Lincoln's Bodyguard
An alternate history works as a period detective story and an adventure yarn about heroes on the run.
In Lincoln’s Bodyguard by T. J. Turner, a half–Native American bodyguard takes on a special mission from Abraham Lincoln, traveling to the South to rescue the president’s secret mistress and arrest the rebel leader who could end the war. It’s a setup for a pulpy adventure story, and the book delivers. Though the alternate take on history sometimes proves more hindrance than asset, the main character is distinctive, and constant action keeps the story moving.
The tale takes place in an alternative history in which the protagonist, Joseph, saved Lincoln from assassination by killing John Wilkes Booth at Ford’s Theatre. The result is a nation still divided, with the war over only in name, rebel forces still carrying out attacks, and a “draft” that sends Southern children to work in Northern factories. The violence made Lincoln serve additional terms, and the widowed president has an African American mistress whom Joseph must bring north.

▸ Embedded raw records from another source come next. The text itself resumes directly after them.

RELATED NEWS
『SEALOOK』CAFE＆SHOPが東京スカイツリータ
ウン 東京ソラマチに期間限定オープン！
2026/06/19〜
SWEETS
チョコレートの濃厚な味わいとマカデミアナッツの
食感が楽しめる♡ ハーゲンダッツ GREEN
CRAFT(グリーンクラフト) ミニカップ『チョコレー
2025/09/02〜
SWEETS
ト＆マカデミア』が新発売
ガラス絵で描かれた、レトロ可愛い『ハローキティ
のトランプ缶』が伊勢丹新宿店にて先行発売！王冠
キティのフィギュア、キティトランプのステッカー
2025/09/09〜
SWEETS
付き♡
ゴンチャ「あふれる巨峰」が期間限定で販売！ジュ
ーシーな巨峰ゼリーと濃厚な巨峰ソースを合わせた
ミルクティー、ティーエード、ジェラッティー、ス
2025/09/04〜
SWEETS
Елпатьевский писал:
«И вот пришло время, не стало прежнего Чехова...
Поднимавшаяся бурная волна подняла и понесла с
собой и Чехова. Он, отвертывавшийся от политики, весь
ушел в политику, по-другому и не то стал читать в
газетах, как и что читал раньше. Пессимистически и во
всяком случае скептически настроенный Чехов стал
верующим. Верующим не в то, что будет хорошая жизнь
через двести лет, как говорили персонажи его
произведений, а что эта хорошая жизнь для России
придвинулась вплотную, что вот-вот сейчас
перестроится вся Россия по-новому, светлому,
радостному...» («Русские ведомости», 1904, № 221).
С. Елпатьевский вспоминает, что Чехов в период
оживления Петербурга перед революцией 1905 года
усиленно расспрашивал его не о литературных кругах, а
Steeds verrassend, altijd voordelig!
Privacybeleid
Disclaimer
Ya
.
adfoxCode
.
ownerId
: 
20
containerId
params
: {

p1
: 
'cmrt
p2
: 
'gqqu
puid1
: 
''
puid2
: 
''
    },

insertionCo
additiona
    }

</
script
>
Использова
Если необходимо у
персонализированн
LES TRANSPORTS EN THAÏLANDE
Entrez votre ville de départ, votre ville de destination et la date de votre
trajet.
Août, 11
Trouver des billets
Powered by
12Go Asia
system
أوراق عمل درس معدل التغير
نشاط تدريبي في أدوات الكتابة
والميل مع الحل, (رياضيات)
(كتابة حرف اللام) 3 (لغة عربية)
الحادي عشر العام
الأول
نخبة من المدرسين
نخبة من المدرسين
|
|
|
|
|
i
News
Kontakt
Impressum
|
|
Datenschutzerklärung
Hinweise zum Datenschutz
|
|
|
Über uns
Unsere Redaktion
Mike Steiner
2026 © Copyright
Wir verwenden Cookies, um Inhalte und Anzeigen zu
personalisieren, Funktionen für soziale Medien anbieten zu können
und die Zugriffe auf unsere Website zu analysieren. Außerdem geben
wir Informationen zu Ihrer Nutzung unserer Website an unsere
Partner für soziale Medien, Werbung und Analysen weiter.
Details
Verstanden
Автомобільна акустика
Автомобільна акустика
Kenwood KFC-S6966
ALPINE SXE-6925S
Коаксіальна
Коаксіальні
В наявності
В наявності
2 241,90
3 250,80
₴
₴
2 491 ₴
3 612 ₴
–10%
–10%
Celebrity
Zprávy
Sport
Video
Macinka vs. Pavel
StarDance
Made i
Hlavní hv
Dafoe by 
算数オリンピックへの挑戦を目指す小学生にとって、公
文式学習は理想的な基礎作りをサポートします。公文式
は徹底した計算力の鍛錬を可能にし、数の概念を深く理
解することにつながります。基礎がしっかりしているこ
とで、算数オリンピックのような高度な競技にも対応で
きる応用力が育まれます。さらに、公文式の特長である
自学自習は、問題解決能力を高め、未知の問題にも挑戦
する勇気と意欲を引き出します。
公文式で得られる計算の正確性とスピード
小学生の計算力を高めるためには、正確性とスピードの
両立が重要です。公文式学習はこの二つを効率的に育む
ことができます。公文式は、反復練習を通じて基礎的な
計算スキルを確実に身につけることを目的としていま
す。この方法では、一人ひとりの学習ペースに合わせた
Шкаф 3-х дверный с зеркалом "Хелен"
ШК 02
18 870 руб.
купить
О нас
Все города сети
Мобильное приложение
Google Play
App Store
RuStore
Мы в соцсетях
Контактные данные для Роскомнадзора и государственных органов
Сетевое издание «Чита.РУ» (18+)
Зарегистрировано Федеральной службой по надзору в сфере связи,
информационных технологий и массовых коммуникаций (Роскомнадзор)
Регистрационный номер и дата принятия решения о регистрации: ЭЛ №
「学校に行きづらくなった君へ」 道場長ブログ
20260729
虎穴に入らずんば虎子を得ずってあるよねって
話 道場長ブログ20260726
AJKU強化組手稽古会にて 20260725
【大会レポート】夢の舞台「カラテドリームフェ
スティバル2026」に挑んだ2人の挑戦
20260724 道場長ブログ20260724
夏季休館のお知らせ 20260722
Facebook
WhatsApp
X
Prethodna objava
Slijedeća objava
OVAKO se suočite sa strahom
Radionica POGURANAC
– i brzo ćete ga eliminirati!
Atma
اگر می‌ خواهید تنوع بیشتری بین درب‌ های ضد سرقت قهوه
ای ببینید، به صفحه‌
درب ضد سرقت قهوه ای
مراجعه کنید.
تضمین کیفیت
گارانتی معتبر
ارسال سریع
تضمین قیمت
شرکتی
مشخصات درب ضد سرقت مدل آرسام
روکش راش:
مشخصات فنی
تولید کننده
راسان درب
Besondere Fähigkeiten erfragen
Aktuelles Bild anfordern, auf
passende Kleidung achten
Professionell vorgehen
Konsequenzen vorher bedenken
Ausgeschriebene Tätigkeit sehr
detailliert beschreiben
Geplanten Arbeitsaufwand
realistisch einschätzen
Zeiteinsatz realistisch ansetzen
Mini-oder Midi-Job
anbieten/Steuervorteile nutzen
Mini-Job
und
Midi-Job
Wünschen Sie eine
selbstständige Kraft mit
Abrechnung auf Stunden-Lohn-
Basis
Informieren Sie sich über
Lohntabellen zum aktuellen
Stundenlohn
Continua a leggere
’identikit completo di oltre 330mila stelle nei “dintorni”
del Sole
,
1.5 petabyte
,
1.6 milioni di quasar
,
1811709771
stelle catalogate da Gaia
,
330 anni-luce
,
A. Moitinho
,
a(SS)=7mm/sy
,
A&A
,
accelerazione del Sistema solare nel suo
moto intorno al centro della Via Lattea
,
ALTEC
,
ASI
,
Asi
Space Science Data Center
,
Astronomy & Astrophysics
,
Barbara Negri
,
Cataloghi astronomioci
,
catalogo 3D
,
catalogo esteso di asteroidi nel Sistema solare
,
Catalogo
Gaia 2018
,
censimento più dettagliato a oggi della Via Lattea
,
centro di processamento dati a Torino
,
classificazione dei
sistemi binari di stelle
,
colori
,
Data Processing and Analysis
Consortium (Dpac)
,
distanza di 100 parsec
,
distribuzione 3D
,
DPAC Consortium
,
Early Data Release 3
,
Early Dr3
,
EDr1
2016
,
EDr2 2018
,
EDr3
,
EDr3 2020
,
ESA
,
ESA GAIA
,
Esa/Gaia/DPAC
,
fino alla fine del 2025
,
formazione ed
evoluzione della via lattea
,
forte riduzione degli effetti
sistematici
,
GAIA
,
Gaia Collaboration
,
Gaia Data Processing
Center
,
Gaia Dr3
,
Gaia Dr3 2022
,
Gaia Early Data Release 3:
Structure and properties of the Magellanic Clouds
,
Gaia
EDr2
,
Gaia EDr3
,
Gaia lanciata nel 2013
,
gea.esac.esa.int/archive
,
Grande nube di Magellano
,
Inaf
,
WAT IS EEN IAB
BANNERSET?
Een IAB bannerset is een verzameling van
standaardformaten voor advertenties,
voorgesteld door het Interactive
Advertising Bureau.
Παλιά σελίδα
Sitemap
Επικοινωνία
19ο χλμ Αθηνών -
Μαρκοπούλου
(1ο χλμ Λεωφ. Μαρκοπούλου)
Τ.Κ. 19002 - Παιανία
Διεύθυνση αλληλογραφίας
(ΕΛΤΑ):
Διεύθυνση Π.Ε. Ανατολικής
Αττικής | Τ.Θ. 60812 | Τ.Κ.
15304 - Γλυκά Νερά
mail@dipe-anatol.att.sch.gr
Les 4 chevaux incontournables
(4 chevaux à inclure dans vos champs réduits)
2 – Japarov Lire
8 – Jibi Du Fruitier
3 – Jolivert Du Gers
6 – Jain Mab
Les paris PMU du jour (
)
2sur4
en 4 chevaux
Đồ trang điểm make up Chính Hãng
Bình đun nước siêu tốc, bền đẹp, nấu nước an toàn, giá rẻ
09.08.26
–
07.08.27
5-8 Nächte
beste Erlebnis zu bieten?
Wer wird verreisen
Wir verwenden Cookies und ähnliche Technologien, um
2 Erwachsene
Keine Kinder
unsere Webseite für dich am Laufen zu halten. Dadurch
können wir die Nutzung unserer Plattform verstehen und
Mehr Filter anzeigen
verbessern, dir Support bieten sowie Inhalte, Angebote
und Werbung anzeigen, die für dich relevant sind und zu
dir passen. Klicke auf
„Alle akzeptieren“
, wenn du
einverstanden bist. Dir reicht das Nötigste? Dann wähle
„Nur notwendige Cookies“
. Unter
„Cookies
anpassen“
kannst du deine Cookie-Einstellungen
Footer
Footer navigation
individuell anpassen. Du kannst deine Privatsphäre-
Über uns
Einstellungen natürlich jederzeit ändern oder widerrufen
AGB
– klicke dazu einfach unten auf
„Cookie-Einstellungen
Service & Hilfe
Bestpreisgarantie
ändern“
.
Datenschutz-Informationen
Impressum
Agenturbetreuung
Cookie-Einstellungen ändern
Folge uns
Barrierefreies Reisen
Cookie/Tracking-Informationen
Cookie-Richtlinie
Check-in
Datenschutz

Much of the period detail is handled well—particularly the dialogue, which avoids modernity without feeling like it’s a conscious effort to do so. While the high-level history works, sometimes the specifics feel unnecessary. Lincoln’s character isn’t defined differently enough for the far-fetched scandal or the child draft to feel real. And while some of the alternate-history ideas are intriguing—the West possibly seceding, the guerrilla war continuing into the novel’s 1872 setting, Lincoln’s extended term—they raise more questions than they answer.
Most of the alternate history is explained in an author’s note after the narrative rather than in the story, and parts of it aren’t fleshed out enough to be more than a backdrop for the main plot. It’s never quite clear why Lincoln’s survival kept the war going in a way his death did not, or why Andrew Johnson is still a player, or how the North enforces the draft in areas it struggles to control.
Luckily, the core of the story—Joseph’s mission—works just fine on its own terms as a period detective story and an adventure yarn about heroes on the run from deadly pursuit. Joseph’s mission includes characters who would feel at home in a 1930s noir, from a prostitute with a heart of gold to a mysterious assassin who leaves origami calling cards to a series of strangers who help or betray Joseph along the journey. The character’s backstory includes a daughter taken hostage by the Confederate leader who also murdered Joseph’s wife, as well as a knowledge of Underground Railroad stops thanks to his conductor mother.
Turner builds the stakes nicely and changes them along the way, making the smaller story work.